→ RECORDS FOR THE TASK:
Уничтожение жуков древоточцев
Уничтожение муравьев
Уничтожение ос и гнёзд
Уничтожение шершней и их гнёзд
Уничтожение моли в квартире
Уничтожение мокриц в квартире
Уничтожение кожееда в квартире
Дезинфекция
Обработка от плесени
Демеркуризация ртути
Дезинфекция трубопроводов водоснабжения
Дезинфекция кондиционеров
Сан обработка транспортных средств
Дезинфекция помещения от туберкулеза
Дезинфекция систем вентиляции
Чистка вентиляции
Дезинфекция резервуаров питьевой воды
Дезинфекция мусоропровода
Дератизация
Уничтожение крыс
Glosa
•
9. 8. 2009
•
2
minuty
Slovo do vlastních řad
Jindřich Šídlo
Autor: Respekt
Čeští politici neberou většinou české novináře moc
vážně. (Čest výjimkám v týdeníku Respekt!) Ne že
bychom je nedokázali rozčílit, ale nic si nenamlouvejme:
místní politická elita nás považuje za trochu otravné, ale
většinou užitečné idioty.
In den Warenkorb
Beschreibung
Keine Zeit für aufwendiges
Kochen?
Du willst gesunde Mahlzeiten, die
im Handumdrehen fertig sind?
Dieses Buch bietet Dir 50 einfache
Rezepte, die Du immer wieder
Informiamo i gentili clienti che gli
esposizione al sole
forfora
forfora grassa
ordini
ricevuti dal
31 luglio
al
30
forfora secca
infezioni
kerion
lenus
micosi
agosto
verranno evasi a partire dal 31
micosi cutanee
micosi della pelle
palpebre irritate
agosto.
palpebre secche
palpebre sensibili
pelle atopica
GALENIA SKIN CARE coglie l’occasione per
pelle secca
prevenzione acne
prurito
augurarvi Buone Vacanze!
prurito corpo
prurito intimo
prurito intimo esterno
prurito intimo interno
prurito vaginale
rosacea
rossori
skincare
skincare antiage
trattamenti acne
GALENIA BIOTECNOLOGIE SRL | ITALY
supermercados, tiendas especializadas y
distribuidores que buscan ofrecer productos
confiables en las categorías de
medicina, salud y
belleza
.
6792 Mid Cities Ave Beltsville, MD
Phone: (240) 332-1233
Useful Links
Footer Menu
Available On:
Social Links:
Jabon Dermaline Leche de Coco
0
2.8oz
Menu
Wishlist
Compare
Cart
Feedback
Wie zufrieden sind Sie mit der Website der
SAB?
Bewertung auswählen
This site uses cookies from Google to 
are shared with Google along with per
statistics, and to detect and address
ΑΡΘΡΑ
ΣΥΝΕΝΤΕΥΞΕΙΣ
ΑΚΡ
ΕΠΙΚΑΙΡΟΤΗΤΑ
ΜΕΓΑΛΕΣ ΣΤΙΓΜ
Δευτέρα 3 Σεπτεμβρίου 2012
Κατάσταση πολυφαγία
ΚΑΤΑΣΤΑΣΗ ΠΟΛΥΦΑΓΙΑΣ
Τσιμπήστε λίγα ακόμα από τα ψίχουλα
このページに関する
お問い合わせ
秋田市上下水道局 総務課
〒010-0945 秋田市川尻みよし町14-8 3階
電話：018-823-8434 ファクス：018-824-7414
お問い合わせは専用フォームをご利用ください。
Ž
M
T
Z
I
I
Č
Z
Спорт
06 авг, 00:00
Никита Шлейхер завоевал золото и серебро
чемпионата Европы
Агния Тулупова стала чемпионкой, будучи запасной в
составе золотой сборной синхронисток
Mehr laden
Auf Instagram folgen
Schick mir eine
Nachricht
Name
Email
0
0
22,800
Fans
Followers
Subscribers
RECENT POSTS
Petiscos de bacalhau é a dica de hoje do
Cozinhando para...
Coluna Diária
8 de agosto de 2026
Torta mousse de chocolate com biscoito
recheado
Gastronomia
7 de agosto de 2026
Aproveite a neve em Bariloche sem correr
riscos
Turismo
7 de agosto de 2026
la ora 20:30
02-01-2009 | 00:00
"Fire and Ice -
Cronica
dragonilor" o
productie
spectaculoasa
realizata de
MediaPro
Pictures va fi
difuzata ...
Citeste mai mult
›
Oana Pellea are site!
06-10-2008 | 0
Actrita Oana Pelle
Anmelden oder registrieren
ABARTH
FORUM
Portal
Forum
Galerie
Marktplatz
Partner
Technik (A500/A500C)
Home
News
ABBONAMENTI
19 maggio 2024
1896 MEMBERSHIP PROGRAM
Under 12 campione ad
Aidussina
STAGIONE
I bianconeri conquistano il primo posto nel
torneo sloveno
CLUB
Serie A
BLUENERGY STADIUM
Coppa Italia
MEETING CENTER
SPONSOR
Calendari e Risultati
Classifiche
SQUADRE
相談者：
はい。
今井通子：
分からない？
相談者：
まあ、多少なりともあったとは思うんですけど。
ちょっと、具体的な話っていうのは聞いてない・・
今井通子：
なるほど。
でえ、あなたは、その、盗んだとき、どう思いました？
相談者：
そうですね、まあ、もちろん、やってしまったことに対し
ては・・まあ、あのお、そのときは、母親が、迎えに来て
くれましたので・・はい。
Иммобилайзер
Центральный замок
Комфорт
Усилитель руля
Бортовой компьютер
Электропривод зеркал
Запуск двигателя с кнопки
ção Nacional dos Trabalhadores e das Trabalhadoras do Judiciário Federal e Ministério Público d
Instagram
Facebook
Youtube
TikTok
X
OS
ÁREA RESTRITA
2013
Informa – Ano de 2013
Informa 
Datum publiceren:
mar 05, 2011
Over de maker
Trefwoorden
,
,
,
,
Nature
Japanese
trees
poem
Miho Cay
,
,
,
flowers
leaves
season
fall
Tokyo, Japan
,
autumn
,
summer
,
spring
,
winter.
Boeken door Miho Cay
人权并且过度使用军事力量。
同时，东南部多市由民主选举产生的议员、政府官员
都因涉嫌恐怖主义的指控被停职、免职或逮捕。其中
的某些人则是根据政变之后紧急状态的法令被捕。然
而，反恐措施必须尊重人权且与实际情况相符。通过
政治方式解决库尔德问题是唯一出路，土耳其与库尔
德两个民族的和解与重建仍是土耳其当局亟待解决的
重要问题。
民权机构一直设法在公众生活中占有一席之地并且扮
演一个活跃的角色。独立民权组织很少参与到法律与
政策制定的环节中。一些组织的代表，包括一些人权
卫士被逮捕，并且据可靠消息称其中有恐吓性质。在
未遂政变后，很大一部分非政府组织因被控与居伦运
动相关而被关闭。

→ GOAL OF THE EXERCISE: Could you rewrite the lines of every entry above as a JSON list of strings, with one string per line and blank lines left out?

→ SOLUTION:
[
  "Уничтожение жуков древоточцев",
  "Уничтожение муравьев",
  "Уничтожение ос и гнёзд",
  "Уничтожение шершней и их гнёзд",
  "Уничтожение моли в квартире",
  "Уничтожение мокриц в квартире",
  "Уничтожение кожееда в квартире",
  "Дезинфекция",
  "Обработка от плесени",
  "Демеркуризация ртути",
  "Дезинфекция трубопроводов водоснабжения",
  "Дезинфекция кондиционеров",
  "Сан обработка транспортных средств",
  "Дезинфекция помещения от туберкулеза",
  "Дезинфекция систем вентиляции",
  "Чистка вентиляции",
  "Дезинфекция резервуаров питьевой воды",
  "Дезинфекция мусоропровода",
  "Дератизация",
  "Уничтожение крыс",
  "Glosa",
  "•",
  "9. 8. 2009",
  "•",
  "2",
  "minuty",
  "Slovo do vlastních řad",
  "Jindřich Šídlo",
  "Autor: Respekt",
  "Čeští politici neberou většinou české novináře moc",
  "vážně. (Čest výjimkám v týdeníku Respekt!) Ne že",
  "bychom je nedokázali rozčílit, ale nic si nenamlouvejme:",
  "místní politická elita nás považuje za trochu otravné, ale",
  "většinou užitečné idioty.",
  "In den Warenkorb",
  "Beschreibung",
  "Keine Zeit für aufwendiges",
  "Kochen?",
  "Du willst gesunde Mahlzeiten, die",
  "im Handumdrehen fertig sind?",
  "Dieses Buch bietet Dir 50 einfache",
  "Rezepte, die Du immer wieder",
  "Informiamo i gentili clienti che gli",
  "esposizione al sole",
  "forfora",
  "forfora grassa",
  "ordini",
  "ricevuti dal",
  "31 luglio",
  "al",
  "30",
  "forfora secca",
  "infezioni",
  "kerion",
  "lenus",
  "micosi",
  "agosto",
  "verranno evasi a partire dal 31",
  "micosi cutanee",
  "micosi della pelle",
  "palpebre irritate",
  "agosto.",
  "palpebre secche",
  "palpebre sensibili",
  "pelle atopica",
  "GALENIA SKIN CARE coglie l’occasione per",
  "pelle secca",
  "prevenzione acne",
  "prurito",
  "augurarvi Buone Vacanze!",
  "prurito corpo",
  "prurito intimo",
  "prurito intimo esterno",
  "prurito intimo interno",
  "prurito vaginale",
  "rosacea",
  "rossori",
  "skincare",
  "skincare antiage",
  "trattamenti acne",
  "GALENIA BIOTECNOLOGIE SRL | ITALY",
  "supermercados, tiendas especializadas y",
  "distribuidores que buscan ofrecer productos",
  "confiables en las categorías de",
  "medicina, salud y",
  "belleza",
  ".",
  "6792 Mid Cities Ave Beltsville, MD",
  "Phone: (240) 332-1233",
  "Useful Links",
  "Footer Menu",
  "Available On:",
  "Social Links:",
  "Jabon Dermaline Leche de Coco",
  "0",
  "2.8oz",
  "Menu",
  "Wishlist",
  "Compare",
  "Cart",
  "Feedback",
  "Wie zufrieden sind Sie mit der Website der",
  "SAB?",
  "Bewertung auswählen",
  "This site uses cookies from Google to ",
  "are shared with Google along with per",
  "statistics, and to detect and address",
  "ΑΡΘΡΑ",
  "ΣΥΝΕΝΤΕΥΞΕΙΣ",
  "ΑΚΡ",
  "ΕΠΙΚΑΙΡΟΤΗΤΑ",
  "ΜΕΓΑΛΕΣ ΣΤΙΓΜ",
  "Δευτέρα 3 Σεπτεμβρίου 2012",
  "Κατάσταση πολυφαγία",
  "ΚΑΤΑΣΤΑΣΗ ΠΟΛΥΦΑΓΙΑΣ",
  "Τσιμπήστε λίγα ακόμα από τα ψίχουλα",
  "このページに関する",
  "お問い合わせ",
  "秋田市上下水道局 総務課",
  "〒010-0945 秋田市川尻みよし町14-8 3階",
  "電話：018-823-8434 ファクス：018-824-7414",
  "お問い合わせは専用フォームをご利用ください。",
  "Ž",
  "M",
  "T",
  "Z",
  "I",
  "I",
  "Č",
  "Z",
  "Спорт",
  "06 авг, 00:00",
  "Никита Шлейхер завоевал золото и серебро",
  "чемпионата Европы",
  "Агния Тулупова стала чемпионкой, будучи запасной в",
  "составе золотой сборной синхронисток",
  "Mehr laden",
  "Auf Instagram folgen",
  "Schick mir eine",
  "Nachricht",
  "Name",
  "Email",
  "0",
  "0",
  "22,800",
  "Fans",
  "Followers",
  "Subscribers",
  "RECENT POSTS",
  "Petiscos de bacalhau é a dica de hoje do",
  "Cozinhando para...",
  "Coluna Diária",
  "8 de agosto de 2026",
  "Torta mousse de chocolate com biscoito",
  "recheado",
  "Gastronomia",
  "7 de agosto de 2026",
  "Aproveite a neve em Bariloche sem correr",
  "riscos",
  "Turismo",
  "7 de agosto de 2026",
  "la ora 20:30",
  "02-01-2009 | 00:00",
  "\"Fire and Ice -",
  "Cronica",
  "dragonilor\" o",
  "productie",
  "spectaculoasa",
  "realizata de",
  "MediaPro",
  "Pictures va fi",
  "difuzata ...",
  "Citeste mai mult",
  "›",
  "Oana Pellea are site!",
  "06-10-2008 | 0",
  "Actrita Oana Pelle",
  "Anmelden oder registrieren",
  "ABARTH",
  "FORUM",
  "Portal",
  "Forum",
  "Galerie",
  "Marktplatz",
  "Partner",
  "Technik (A500/A500C)",
  "Home",
  "News",
  "ABBONAMENTI",
  "19 maggio 2024",
  "1896 MEMBERSHIP PROGRAM",
  "Under 12 campione ad",
  "Aidussina",
  "STAGIONE",
  "I bianconeri conquistano il primo posto nel",
  "torneo sloveno",
  "CLUB",
  "Serie A",
  "BLUENERGY STADIUM",
  "Coppa Italia",
  "MEETING CENTER",
  "SPONSOR",
  "Calendari e Risultati",
  "Classifiche",
  "SQUADRE",
  "相談者：",
  "はい。",
  "今井通子：",
  "分からない？",
  "相談者：",
  "まあ、多少なりともあったとは思うんですけど。",
  "ちょっと、具体的な話っていうのは聞いてない・・",
  "今井通子：",
  "なるほど。",
  "でえ、あなたは、その、盗んだとき、どう思いました？",
  "相談者：",
  "そうですね、まあ、もちろん、やってしまったことに対し",
  "ては・・まあ、あのお、そのときは、母親が、迎えに来て",
  "くれましたので・・はい。",
  "Иммобилайзер",
  "Центральный замок",
  "Комфорт",
  "Усилитель руля",
  "Бортовой компьютер",
  "Электропривод зеркал",
  "Запуск двигателя с кнопки",
  "ção Nacional dos Trabalhadores e das Trabalhadoras do Judiciário Federal e Ministério Público d",
  "Instagram",
  "Facebook",
  "Youtube",
  "TikTok",
  "X",
  "OS",
  "ÁREA RESTRITA",
  "2013",
  "Informa – Ano de 2013",
  "Informa ",
  "Datum publiceren:",
  "mar 05, 2011",
  "Over de maker",
  "Trefwoorden",
  ",",
  ",",
  ",",
  ",",
  "Nature",
  "Japanese",
  "trees",
  "poem",
  "Miho Cay",
  ",",
  ",",
  ",",
  "flowers",
  "leaves",
  "season",
  "fall",
  "Tokyo, Japan",
  ",",
  "autumn",
  ",",
  "summer",
  ",",
  "spring",
  ",",
  "winter.",
  "Boeken door Miho Cay",
  "人权并且过度使用军事力量。",
  "同时，东南部多市由民主选举产生的议员、政府官员",
  "都因涉嫌恐怖主义的指控被停职、免职或逮捕。其中",
  "的某些人则是根据政变之后紧急状态的法令被捕。然",
  "而，反恐措施必须尊重人权且与实际情况相符。通过",
  "政治方式解决库尔德问题是唯一出路，土耳其与库尔",
  "德两个民族的和解与重建仍是土耳其当局亟待解决的",
  "重要问题。",
  "民权机构一直设法在公众生活中占有一席之地并且扮",
  "演一个活跃的角色。独立民权组织很少参与到法律与",
  "政策制定的环节中。一些组织的代表，包括一些人权",
  "卫士被逮捕，并且据可靠消息称其中有恐吓性质。在",
  "未遂政变后，很大一部分非政府组织因被控与居伦运",
  "动相关而被关闭。"
]